Excerpt to read
Interview
How Maria Turned AI Video Creation into Her Dream Job After Five Years at Home
with Maria Maksymkova, AI Creative Designer, Ukraine

Meet Maria
Maria Maksymkova is a 34-year-old AI Creative Designer from Chernihiv, Ukraine, who spent five years on maternity leave raising two children before finding her way into AI content creation. She comes from a background in philology, English teaching, and TV production, with no design experience and no technical skills when she started. After completing an AI course, posting consistently for six months, and studying at night while her children slept, she landed what she calls her dream job: creating hyper-realistic promotional AI videos for a product IT company serving a global market. You can follow her work on Instagram and connect with her on LinkedIn.
In this interview, she talks about how a lifetime of creative interests from music to photography converged into AI, what six months of posting with almost no results felt like, why having no design background turned out not to matter, and what she would tell any woman who thinks she does not have the time, money, or skills to start.
The Interview
Can you introduce yourself and tell us what you do?
My name is Maria Maksymkova, I am 34 and I am from Chernihiv, Ukraine. Today I work in a product IT company as an AI Creative Designer, and my main job is creating promotional AI videos. The tasks are incredibly diverse, I can pitch my own ideas and my teammates help bring my AI-powered creative videos to life. For me this is an unforgettable experience and genuinely my dream job. Despite being very busy with the main role, I occasionally receive requests from independent clients who found me online.
What were you doing before AI, and how did you get here?
My background is genuinely diverse. I have a master's degree in philology and worked as an English teacher, first in a rural offline school where I was the only teacher for an entire primary school with classes of 30 kids each, then in an online school where most of my students were from the IT world. I also worked as a bank employee during my final university year while studying for my master's degree after my father's death, trying to support my family.
And my very first job was as a technician at a regional TV and radio company, preparing edited programmes and video footage for broadcast. I was working as an online English teacher right up until the day I gave birth to my first child. During what turned into a five-year maternity leave, I studied IT recruitment, launched online shops, explored different directions in IT and AI, and somewhere in between had my second child. I was trying to find my path, and it had to fit my new role as a mother. In 2026 I officially finished maternity leave, and I finally understood who I am, where I am going, and what I personally want.
What pulled you toward AI content specifically?

Instructions to follow
Condense the paragraph of the interview that begins "My background is genuinely diverse" into a bulleted list that keeps its principal facts. Rely solely on the interview above and consult no other source.

Information supplied
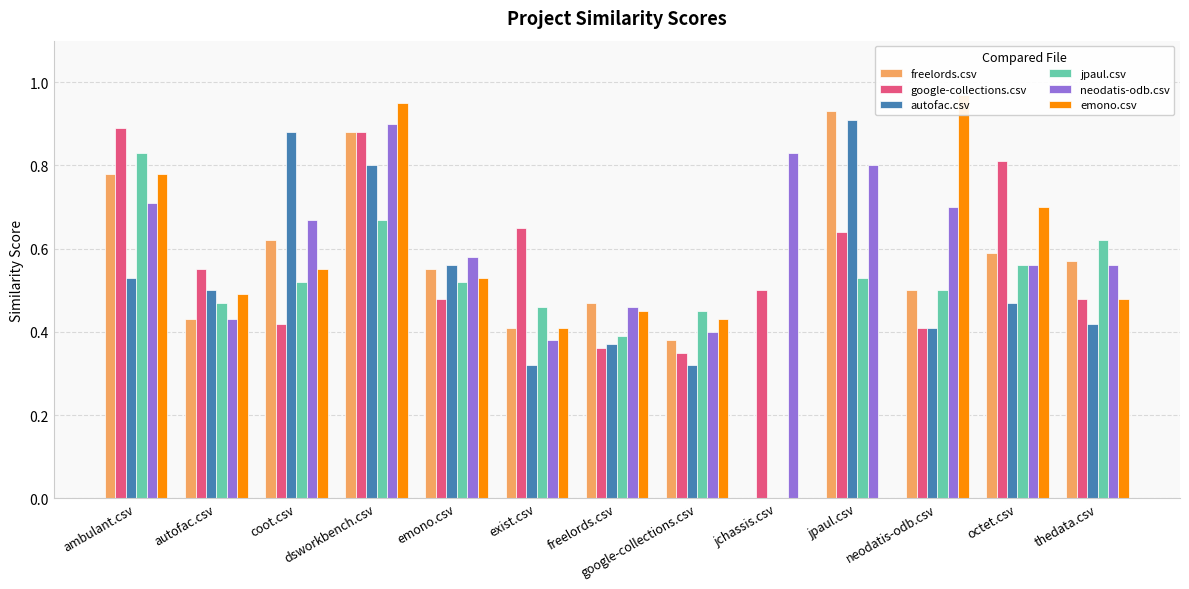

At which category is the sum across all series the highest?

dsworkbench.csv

Your solution
- Holds a master's degree in philology.
- Taught English first at a rural offline school, where she was the only teacher for an entire primary school with classes of 30 children each.
- Later taught at an online school whose students were mostly from the IT world.
- Worked at a bank during her final university year, while studying for her master's degree after her father's death, to support her family.